I like these products -- I had an Opal that I liked so well I bought an Onyx, and I liked that so much I replaced my ASUS router with an AX1800. I suspect if I need more routers or choose to upgrade in the future, it'll be an GL-iNet router, so I'd like to understand how I should have addressed the LAN lease resolution issue -- could I have done it only through the UI?

That's expected. We implemented it for DNS traffic separation. It'll change to use dnsmasq multiple instance feature in firmware 4.8, not bootstrap a process manually.
dnsmasq-full should be the default one. So it's not a issue.
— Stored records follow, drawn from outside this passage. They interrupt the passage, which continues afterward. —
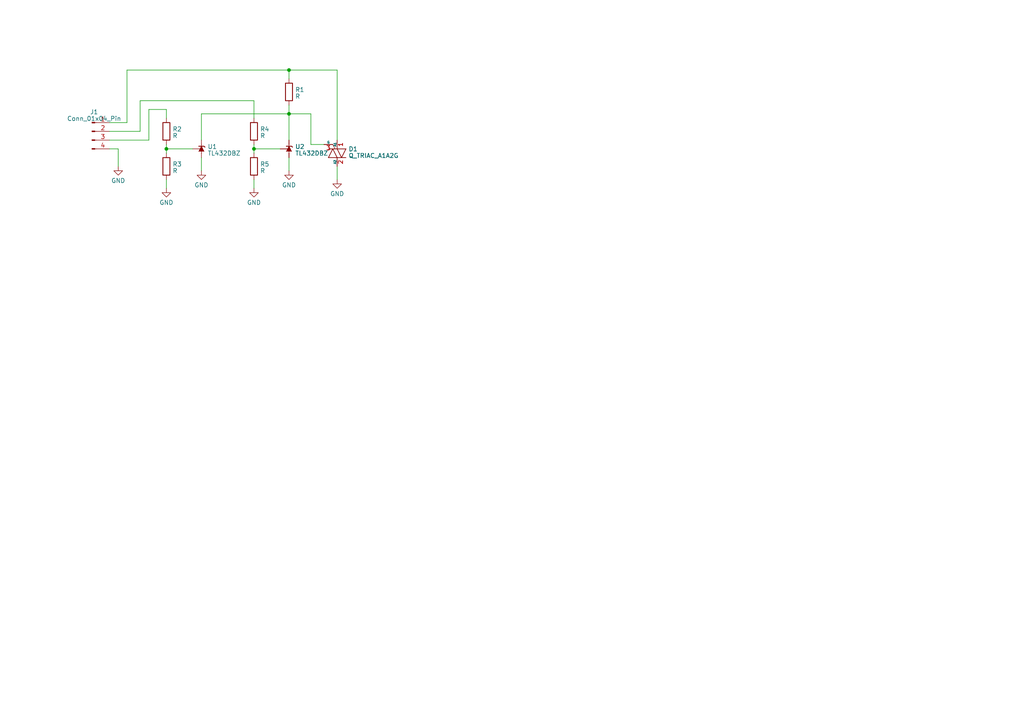
<source format=kicad_sch>
(kicad_sch (version 20230121) (generator eeschema)

  (uuid efde3e3f-dac3-4fdd-a836-ed06e26456f7)

  (paper "A4")

  


  (junction (at 83.82 33.02) (diameter 0) (color 0 0 0 0)
    (uuid 36bdbd4d-2d81-40e5-a7a1-798ea3336004)
  )
  (junction (at 73.66 43.18) (diameter 0) (color 0 0 0 0)
    (uuid 7d3a4e87-54a0-4b5d-a143-47a186d072b1)
  )
  (junction (at 83.82 20.32) (diameter 0) (color 0 0 0 0)
    (uuid 9c214062-5744-4d9f-8d5c-65631dc73628)
  )
  (junction (at 48.26 43.18) (diameter 0) (color 0 0 0 0)
    (uuid e5adaadd-36a4-467a-9936-8250ebb403a1)
  )

  (wire (pts (xy 36.83 20.32) (xy 83.82 20.32))
    (stroke (width 0) (type default))
    (uuid 044a1455-fe7a-4881-9d21-53fb3fb01312)
  )
  (wire (pts (xy 83.82 33.02) (xy 83.82 40.64))
    (stroke (width 0) (type default))
    (uuid 05ac9ed3-0d72-4676-960d-d151a98af661)
  )
  (wire (pts (xy 48.26 43.18) (xy 48.26 44.45))
    (stroke (width 0) (type default))
    (uuid 112814ee-c613-42e1-995a-45ead2fd1149)
  )
  (wire (pts (xy 97.79 48.26) (xy 97.79 52.07))
    (stroke (width 0) (type default))
    (uuid 26be12ef-e9ea-4ed8-b0ff-a3a1bd006442)
  )
  (wire (pts (xy 83.82 20.32) (xy 83.82 22.86))
    (stroke (width 0) (type default))
    (uuid 3b96034c-726b-41d6-991b-e6eb1ffc0d00)
  )
  (wire (pts (xy 97.79 20.32) (xy 83.82 20.32))
    (stroke (width 0) (type default))
    (uuid 4428be87-a49a-4b77-a110-9fd70e3d9ed1)
  )
  (wire (pts (xy 31.75 35.56) (xy 36.83 35.56))
    (stroke (width 0) (type default))
    (uuid 4e44c295-0248-4b27-9db8-57266ea2a5fb)
  )
  (wire (pts (xy 93.98 41.91) (xy 90.17 41.91))
    (stroke (width 0) (type default))
    (uuid 5728f282-b5b6-446f-92ff-915ba443160e)
  )
  (wire (pts (xy 48.26 41.91) (xy 48.26 43.18))
    (stroke (width 0) (type default))
    (uuid 593cfb09-4dd1-4d77-8aae-c06ac3e0029c)
  )
  (wire (pts (xy 31.75 43.18) (xy 34.29 43.18))
    (stroke (width 0) (type default))
    (uuid 636b8f3e-6570-4d56-840e-259b05ee6f4a)
  )
  (wire (pts (xy 48.26 43.18) (xy 55.88 43.18))
    (stroke (width 0) (type default))
    (uuid 6e92b5df-35e8-4545-aecf-f8d515e4db3b)
  )
  (wire (pts (xy 48.26 52.07) (xy 48.26 54.61))
    (stroke (width 0) (type default))
    (uuid 71119a16-c473-470b-a012-c696d7c96244)
  )
  (wire (pts (xy 31.75 40.64) (xy 43.18 40.64))
    (stroke (width 0) (type default))
    (uuid 75d25c96-c2d2-4e8f-b68a-14c9cde1002e)
  )
  (wire (pts (xy 73.66 41.91) (xy 73.66 43.18))
    (stroke (width 0) (type default))
    (uuid 784f23c1-b74d-452b-9547-ea31cf170963)
  )
  (wire (pts (xy 43.18 40.64) (xy 43.18 31.75))
    (stroke (width 0) (type default))
    (uuid 78900fab-2c6a-4237-9037-cc9e4f659b4c)
  )
  (wire (pts (xy 40.64 29.21) (xy 73.66 29.21))
    (stroke (width 0) (type default))
    (uuid 78fe2580-8327-4606-b741-3a2507c075eb)
  )
  (wire (pts (xy 73.66 43.18) (xy 73.66 44.45))
    (stroke (width 0) (type default))
    (uuid 820944a0-eadd-499a-a9d6-f296b80009cd)
  )
  (wire (pts (xy 58.42 33.02) (xy 83.82 33.02))
    (stroke (width 0) (type default))
    (uuid 887d8825-0a15-4291-9b5d-dccb130dea01)
  )
  (wire (pts (xy 90.17 41.91) (xy 90.17 33.02))
    (stroke (width 0) (type default))
    (uuid 8f136182-5b2c-4918-8374-ba19fde9c838)
  )
  (wire (pts (xy 34.29 43.18) (xy 34.29 48.26))
    (stroke (width 0) (type default))
    (uuid 906832d9-34ac-4aa0-aaef-c550b6b5e535)
  )
  (wire (pts (xy 36.83 35.56) (xy 36.83 20.32))
    (stroke (width 0) (type default))
    (uuid 96444e8f-7a5b-4de7-94d5-35349cca2145)
  )
  (wire (pts (xy 58.42 45.72) (xy 58.42 49.53))
    (stroke (width 0) (type default))
    (uuid 9fefda15-0d04-4d86-8553-4a4e11d25494)
  )
  (wire (pts (xy 58.42 40.64) (xy 58.42 33.02))
    (stroke (width 0) (type default))
    (uuid a00acdf8-ff7e-4dad-8c9d-b9b95bb1535f)
  )
  (wire (pts (xy 97.79 40.64) (xy 97.79 20.32))
    (stroke (width 0) (type default))
    (uuid b09734c6-f5f6-4131-8247-621ac317c73a)
  )
  (wire (pts (xy 48.26 31.75) (xy 48.26 34.29))
    (stroke (width 0) (type default))
    (uuid b2a8dcda-0e82-41fe-82e0-617de79d0078)
  )
  (wire (pts (xy 43.18 31.75) (xy 48.26 31.75))
    (stroke (width 0) (type default))
    (uuid c9ced9f1-bf4c-4f23-a9ce-00c207e248fa)
  )
  (wire (pts (xy 83.82 45.72) (xy 83.82 49.53))
    (stroke (width 0) (type default))
    (uuid c9feb9a1-9808-480b-a66c-4a1fdba9abf0)
  )
  (wire (pts (xy 40.64 38.1) (xy 40.64 29.21))
    (stroke (width 0) (type default))
    (uuid d3d485d3-1e4a-4a04-9a21-86288c2799c1)
  )
  (wire (pts (xy 83.82 30.48) (xy 83.82 33.02))
    (stroke (width 0) (type default))
    (uuid deefcfd4-947f-4112-8d37-accb084c6d64)
  )
  (wire (pts (xy 73.66 43.18) (xy 81.28 43.18))
    (stroke (width 0) (type default))
    (uuid e4115588-4a3d-4b69-91fc-ad87770c3485)
  )
  (wire (pts (xy 31.75 38.1) (xy 40.64 38.1))
    (stroke (width 0) (type default))
    (uuid ee6a0575-607f-4546-bef5-9ead3fc39a5c)
  )
  (wire (pts (xy 73.66 52.07) (xy 73.66 54.61))
    (stroke (width 0) (type default))
    (uuid f17d8609-2099-42e3-8848-4fe420a52f08)
  )
  (wire (pts (xy 73.66 29.21) (xy 73.66 34.29))
    (stroke (width 0) (type default))
    (uuid f984fae8-01cb-4e8e-a4d1-3ab38b4900fa)
  )
  (wire (pts (xy 90.17 33.02) (xy 83.82 33.02))
    (stroke (width 0) (type default))
    (uuid fc85e15d-633a-43b7-a802-dfe9002e84fa)
  )

  (symbol (lib_id "Reference_Voltage:TL432DBZ") (at 58.42 43.18 90) (unit 1)
    (in_bom yes) (on_board yes) (dnp no)
    (uuid 154f2fb1-18b5-4849-aa00-ec144db640de)
    (property "Reference" "U1" (at 60.198 42.5363 90)
      (effects (font (size 1.27 1.27)) (justify right))
    )
    (property "Value" "TL432DBZ" (at 60.198 44.4573 90)
      (effects (font (size 1.27 1.27)) (justify right))
    )
    (property "Footprint" "Package_TO_SOT_SMD:SOT-23" (at 62.23 43.18 0)
      (effects (font (size 1.27 1.27) italic) hide)
    )
    (property "Datasheet" "http://www.ti.com/lit/ds/symlink/tl431.pdf" (at 58.42 43.18 0)
      (effects (font (size 1.27 1.27) italic) hide)
    )
    (pin "1" (uuid c4c8c9f2-086e-4938-b0c3-c2c770e1ecb6))
    (pin "2" (uuid 70b689a1-02f4-4a01-8586-504664453dae))
    (pin "3" (uuid e6b9bb16-c3c1-48e7-9d71-8fd69974eff7))
    (instances
      (project "crowbar"
        (path "/efde3e3f-dac3-4fdd-a836-ed06e26456f7"
          (reference "U1") (unit 1)
        )
      )
    )
  )

  (symbol (lib_id "power:GND") (at 34.29 48.26 0) (unit 1)
    (in_bom yes) (on_board yes) (dnp no) (fields_autoplaced)
    (uuid 19b79c81-0415-40f6-8797-804a85b52123)
    (property "Reference" "#PWR03" (at 34.29 54.61 0)
      (effects (font (size 1.27 1.27)) hide)
    )
    (property "Value" "GND" (at 34.29 52.3955 0)
      (effects (font (size 1.27 1.27)))
    )
    (property "Footprint" "" (at 34.29 48.26 0)
      (effects (font (size 1.27 1.27)) hide)
    )
    (property "Datasheet" "" (at 34.29 48.26 0)
      (effects (font (size 1.27 1.27)) hide)
    )
    (pin "1" (uuid c54f9775-239c-4806-a0cb-3dc5f885bf51))
    (instances
      (project "crowbar"
        (path "/efde3e3f-dac3-4fdd-a836-ed06e26456f7"
          (reference "#PWR03") (unit 1)
        )
      )
    )
  )

  (symbol (lib_id "Device:Q_TRIAC_A1A2G") (at 97.79 44.45 0) (mirror x) (unit 1)
    (in_bom yes) (on_board yes) (dnp no)
    (uuid 38ba8232-3d0e-4a17-9f02-f86d582f9abe)
    (property "Reference" "D1" (at 101.0665 43.2221 0)
      (effects (font (size 1.27 1.27)) (justify left))
    )
    (property "Value" "Q_TRIAC_A1A2G" (at 101.0665 45.1431 0)
      (effects (font (size 1.27 1.27)) (justify left))
    )
    (property "Footprint" "Package_TO_SOT_SMD:TO-252-2" (at 99.695 45.085 90)
      (effects (font (size 1.27 1.27)) hide)
    )
    (property "Datasheet" "~" (at 97.79 44.45 90)
      (effects (font (size 1.27 1.27)) hide)
    )
    (pin "1" (uuid 6f365ecd-61af-4eda-9fc0-2b6e74d7a8f5))
    (pin "2" (uuid 5f607296-3024-45db-b28f-93df36911084))
    (pin "3" (uuid e8ece905-46f6-430c-a2b9-00e13bcf6335))
    (instances
      (project "crowbar"
        (path "/efde3e3f-dac3-4fdd-a836-ed06e26456f7"
          (reference "D1") (unit 1)
        )
      )
    )
  )

  (symbol (lib_id "Device:R") (at 48.26 38.1 0) (unit 1)
    (in_bom yes) (on_board yes) (dnp no) (fields_autoplaced)
    (uuid 3befebfe-a046-46a8-8c6d-ccc4f691f6b2)
    (property "Reference" "R2" (at 50.038 37.4563 0)
      (effects (font (size 1.27 1.27)) (justify left))
    )
    (property "Value" "R" (at 50.038 39.3773 0)
      (effects (font (size 1.27 1.27)) (justify left))
    )
    (property "Footprint" "Resistor_SMD:R_0805_2012Metric_Pad1.20x1.40mm_HandSolder" (at 46.482 38.1 90)
      (effects (font (size 1.27 1.27)) hide)
    )
    (property "Datasheet" "~" (at 48.26 38.1 0)
      (effects (font (size 1.27 1.27)) hide)
    )
    (pin "1" (uuid 6316c00b-8fee-456c-ac14-a462caf11511))
    (pin "2" (uuid 93c7bd4c-ab8c-4321-9739-0b278943aef4))
    (instances
      (project "crowbar"
        (path "/efde3e3f-dac3-4fdd-a836-ed06e26456f7"
          (reference "R2") (unit 1)
        )
      )
    )
  )

  (symbol (lib_id "power:GND") (at 48.26 54.61 0) (unit 1)
    (in_bom yes) (on_board yes) (dnp no) (fields_autoplaced)
    (uuid 662a1f5c-6f25-426c-b686-2026707ec3e3)
    (property "Reference" "#PWR01" (at 48.26 60.96 0)
      (effects (font (size 1.27 1.27)) hide)
    )
    (property "Value" "GND" (at 48.26 58.7455 0)
      (effects (font (size 1.27 1.27)))
    )
    (property "Footprint" "" (at 48.26 54.61 0)
      (effects (font (size 1.27 1.27)) hide)
    )
    (property "Datasheet" "" (at 48.26 54.61 0)
      (effects (font (size 1.27 1.27)) hide)
    )
    (pin "1" (uuid 7831d8e8-5f74-4f27-823a-28c23fbc6e77))
    (instances
      (project "crowbar"
        (path "/efde3e3f-dac3-4fdd-a836-ed06e26456f7"
          (reference "#PWR01") (unit 1)
        )
      )
    )
  )

  (symbol (lib_id "Device:R") (at 83.82 26.67 0) (unit 1)
    (in_bom yes) (on_board yes) (dnp no) (fields_autoplaced)
    (uuid 77bfd2ca-6155-4a88-87e0-df961f9d1f81)
    (property "Reference" "R1" (at 85.598 26.0263 0)
      (effects (font (size 1.27 1.27)) (justify left))
    )
    (property "Value" "R" (at 85.598 27.9473 0)
      (effects (font (size 1.27 1.27)) (justify left))
    )
    (property "Footprint" "Resistor_SMD:R_0805_2012Metric_Pad1.20x1.40mm_HandSolder" (at 82.042 26.67 90)
      (effects (font (size 1.27 1.27)) hide)
    )
    (property "Datasheet" "~" (at 83.82 26.67 0)
      (effects (font (size 1.27 1.27)) hide)
    )
    (pin "1" (uuid b73ae68a-e7c7-426e-b2dd-25debf542315))
    (pin "2" (uuid 28d6e28d-179c-4074-babb-2919f0c617e9))
    (instances
      (project "crowbar"
        (path "/efde3e3f-dac3-4fdd-a836-ed06e26456f7"
          (reference "R1") (unit 1)
        )
      )
    )
  )

  (symbol (lib_id "Device:R") (at 73.66 38.1 0) (unit 1)
    (in_bom yes) (on_board yes) (dnp no) (fields_autoplaced)
    (uuid 81efb79d-5290-4e3e-8b86-b0fe7fa27b00)
    (property "Reference" "R4" (at 75.438 37.4563 0)
      (effects (font (size 1.27 1.27)) (justify left))
    )
    (property "Value" "R" (at 75.438 39.3773 0)
      (effects (font (size 1.27 1.27)) (justify left))
    )
    (property "Footprint" "Resistor_SMD:R_0805_2012Metric_Pad1.20x1.40mm_HandSolder" (at 71.882 38.1 90)
      (effects (font (size 1.27 1.27)) hide)
    )
    (property "Datasheet" "~" (at 73.66 38.1 0)
      (effects (font (size 1.27 1.27)) hide)
    )
    (pin "1" (uuid f6e977a4-fff1-4a91-a19e-0aecef698ef7))
    (pin "2" (uuid 96847676-364e-41b3-bf0a-bb51c1dc9065))
    (instances
      (project "crowbar"
        (path "/efde3e3f-dac3-4fdd-a836-ed06e26456f7"
          (reference "R4") (unit 1)
        )
      )
    )
  )

  (symbol (lib_id "power:GND") (at 73.66 54.61 0) (unit 1)
    (in_bom yes) (on_board yes) (dnp no) (fields_autoplaced)
    (uuid 8849b4eb-3a79-4b35-8c92-22f98bd3fde2)
    (property "Reference" "#PWR02" (at 73.66 60.96 0)
      (effects (font (size 1.27 1.27)) hide)
    )
    (property "Value" "GND" (at 73.66 58.7455 0)
      (effects (font (size 1.27 1.27)))
    )
    (property "Footprint" "" (at 73.66 54.61 0)
      (effects (font (size 1.27 1.27)) hide)
    )
    (property "Datasheet" "" (at 73.66 54.61 0)
      (effects (font (size 1.27 1.27)) hide)
    )
    (pin "1" (uuid b11f7b27-e0b4-496f-96f0-c3e700d1cae2))
    (instances
      (project "crowbar"
        (path "/efde3e3f-dac3-4fdd-a836-ed06e26456f7"
          (reference "#PWR02") (unit 1)
        )
      )
    )
  )

  (symbol (lib_id "power:GND") (at 83.82 49.53 0) (unit 1)
    (in_bom yes) (on_board yes) (dnp no) (fields_autoplaced)
    (uuid 9305a88d-c4b1-45c8-9793-ac9568f7846e)
    (property "Reference" "#PWR05" (at 83.82 55.88 0)
      (effects (font (size 1.27 1.27)) hide)
    )
    (property "Value" "GND" (at 83.82 53.6655 0)
      (effects (font (size 1.27 1.27)))
    )
    (property "Footprint" "" (at 83.82 49.53 0)
      (effects (font (size 1.27 1.27)) hide)
    )
    (property "Datasheet" "" (at 83.82 49.53 0)
      (effects (font (size 1.27 1.27)) hide)
    )
    (pin "1" (uuid 3757117d-07c8-441e-b22a-767d63628ae2))
    (instances
      (project "crowbar"
        (path "/efde3e3f-dac3-4fdd-a836-ed06e26456f7"
          (reference "#PWR05") (unit 1)
        )
      )
    )
  )

  (symbol (lib_id "Device:R") (at 73.66 48.26 0) (unit 1)
    (in_bom yes) (on_board yes) (dnp no) (fields_autoplaced)
    (uuid cbbf3e64-8e45-40f5-8018-44f9c8882f8f)
    (property "Reference" "R5" (at 75.438 47.6163 0)
      (effects (font (size 1.27 1.27)) (justify left))
    )
    (property "Value" "R" (at 75.438 49.5373 0)
      (effects (font (size 1.27 1.27)) (justify left))
    )
    (property "Footprint" "Resistor_SMD:R_0805_2012Metric_Pad1.20x1.40mm_HandSolder" (at 71.882 48.26 90)
      (effects (font (size 1.27 1.27)) hide)
    )
    (property "Datasheet" "~" (at 73.66 48.26 0)
      (effects (font (size 1.27 1.27)) hide)
    )
    (pin "1" (uuid dea1a7bd-6a72-4aa6-abb8-3c73db4bb4b8))
    (pin "2" (uuid b3b0fdeb-b99f-4163-922b-95725c3e96a5))
    (instances
      (project "crowbar"
        (path "/efde3e3f-dac3-4fdd-a836-ed06e26456f7"
          (reference "R5") (unit 1)
        )
      )
    )
  )

  (symbol (lib_id "Connector:Conn_01x04_Pin") (at 26.67 38.1 0) (unit 1)
    (in_bom yes) (on_board yes) (dnp no) (fields_autoplaced)
    (uuid d5ee3dbf-32a9-4cb1-878a-2d1ba3eaa6c5)
    (property "Reference" "J1" (at 27.305 32.4739 0)
      (effects (font (size 1.27 1.27)))
    )
    (property "Value" "Conn_01x04_Pin" (at 27.305 34.3949 0)
      (effects (font (size 1.27 1.27)))
    )
    (property "Footprint" "Connector_PinHeader_2.54mm:PinHeader_1x04_P2.54mm_Vertical" (at 26.67 38.1 0)
      (effects (font (size 1.27 1.27)) hide)
    )
    (property "Datasheet" "~" (at 26.67 38.1 0)
      (effects (font (size 1.27 1.27)) hide)
    )
    (pin "1" (uuid 4c7b0fba-05b3-482c-a120-faba937fa93f))
    (pin "2" (uuid 781902d4-cca1-4747-bfc1-801c842f7a97))
    (pin "3" (uuid cdcdaef5-6a67-4683-9ed7-cef694b6bc1c))
    (pin "4" (uuid 6e3f488e-6221-43b7-8fd8-0aa6cb48fa22))
    (instances
      (project "crowbar"
        (path "/efde3e3f-dac3-4fdd-a836-ed06e26456f7"
          (reference "J1") (unit 1)
        )
      )
    )
  )

  (symbol (lib_id "Device:R") (at 48.26 48.26 0) (unit 1)
    (in_bom yes) (on_board yes) (dnp no) (fields_autoplaced)
    (uuid ec5d4314-d854-46a1-8292-20044e927d81)
    (property "Reference" "R3" (at 50.038 47.6163 0)
      (effects (font (size 1.27 1.27)) (justify left))
    )
    (property "Value" "R" (at 50.038 49.5373 0)
      (effects (font (size 1.27 1.27)) (justify left))
    )
    (property "Footprint" "Resistor_SMD:R_0805_2012Metric_Pad1.20x1.40mm_HandSolder" (at 46.482 48.26 90)
      (effects (font (size 1.27 1.27)) hide)
    )
    (property "Datasheet" "~" (at 48.26 48.26 0)
      (effects (font (size 1.27 1.27)) hide)
    )
    (pin "1" (uuid 22507d75-1455-456f-b1fd-1decf913b704))
    (pin "2" (uuid d4ba1d08-9527-41cb-8218-0b83767a81fd))
    (instances
      (project "crowbar"
        (path "/efde3e3f-dac3-4fdd-a836-ed06e26456f7"
          (reference "R3") (unit 1)
        )
      )
    )
  )

  (symbol (lib_id "power:GND") (at 97.79 52.07 0) (unit 1)
    (in_bom yes) (on_board yes) (dnp no) (fields_autoplaced)
    (uuid ed2c06b0-2d49-42b3-9221-47b491ae3cba)
    (property "Reference" "#PWR06" (at 97.79 58.42 0)
      (effects (font (size 1.27 1.27)) hide)
    )
    (property "Value" "GND" (at 97.79 56.2055 0)
      (effects (font (size 1.27 1.27)))
    )
    (property "Footprint" "" (at 97.79 52.07 0)
      (effects (font (size 1.27 1.27)) hide)
    )
    (property "Datasheet" "" (at 97.79 52.07 0)
      (effects (font (size 1.27 1.27)) hide)
    )
    (pin "1" (uuid c846d046-55ae-4a98-bf9d-6fae16cb8851))
    (instances
      (project "crowbar"
        (path "/efde3e3f-dac3-4fdd-a836-ed06e26456f7"
          (reference "#PWR06") (unit 1)
        )
      )
    )
  )

  (symbol (lib_id "Reference_Voltage:TL432DBZ") (at 83.82 43.18 90) (unit 1)
    (in_bom yes) (on_board yes) (dnp no)
    (uuid faf29ae0-85cb-4995-9a02-e292f8ceae46)
    (property "Reference" "U2" (at 85.598 42.5363 90)
      (effects (font (size 1.27 1.27)) (justify right))
    )
    (property "Value" "TL432DBZ" (at 85.598 44.4573 90)
      (effects (font (size 1.27 1.27)) (justify right))
    )
    (property "Footprint" "Package_TO_SOT_SMD:SOT-23" (at 87.63 43.18 0)
      (effects (font (size 1.27 1.27) italic) hide)
    )
    (property "Datasheet" "http://www.ti.com/lit/ds/symlink/tl431.pdf" (at 83.82 43.18 0)
      (effects (font (size 1.27 1.27) italic) hide)
    )
    (pin "1" (uuid 88c930d2-f424-48a7-a023-171fa40f697b))
    (pin "2" (uuid 1a00e10a-5f2f-4e5b-972a-8362e3718f60))
    (pin "3" (uuid 0d4b7ff8-8792-4b05-99a7-08b58db1f1eb))
    (instances
      (project "crowbar"
        (path "/efde3e3f-dac3-4fdd-a836-ed06e26456f7"
          (reference "U2") (unit 1)
        )
      )
    )
  )

  (symbol (lib_id "power:GND") (at 58.42 49.53 0) (unit 1)
    (in_bom yes) (on_board yes) (dnp no) (fields_autoplaced)
    (uuid fb7b9c96-e8a8-4a17-8d78-4a5e2dfa9734)
    (property "Reference" "#PWR04" (at 58.42 55.88 0)
      (effects (font (size 1.27 1.27)) hide)
    )
    (property "Value" "GND" (at 58.42 53.6655 0)
      (effects (font (size 1.27 1.27)))
    )
    (property "Footprint" "" (at 58.42 49.53 0)
      (effects (font (size 1.27 1.27)) hide)
    )
    (property "Datasheet" "" (at 58.42 49.53 0)
      (effects (font (size 1.27 1.27)) hide)
    )
    (pin "1" (uuid 6ebaef44-52e9-41d5-9785-0198d69a6ace))
    (instances
      (project "crowbar"
        (path "/efde3e3f-dac3-4fdd-a836-ed06e26456f7"
          (reference "#PWR04") (unit 1)
        )
      )
    )
  )

  (sheet_instances
    (path "/" (page "1"))
  )
)

</source>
Further configuration is possible:

#also forward .lan DNS query to server side:
echo -e "\nserver=/lan/10.0.0.1#53" >>/etc/dnsmasq.conf.vpn

The full command is:

#needed for 4.6.8, not need for 4.7 from on
sed -i 's/local=\/lan/local=\/lan_chgd/' /etc/dnsmasq.conf.vpn 

#needed for 4.6 and 4.7, forward .lan DNS query to main dnsmasq
echo -e "\nserver=/lan/127.0.0.1#53" >>/etc/dnsmasq.conf.vpn
#also forward .lan DNS query to server side, change 10.0.0.1 to server tunnel ip.
echo -e "\nserver=/lan/10.0.0.1#53" >>/etc/dnsmasq.conf.vpn

. /usr/bin/route_policy 
handle_dns

Sorry for now only by command. We'll fix in future releases.

1 Like

I'm back to confirm that since I made the change, the issue has completely disappeared. It works perfectly, so thanks again!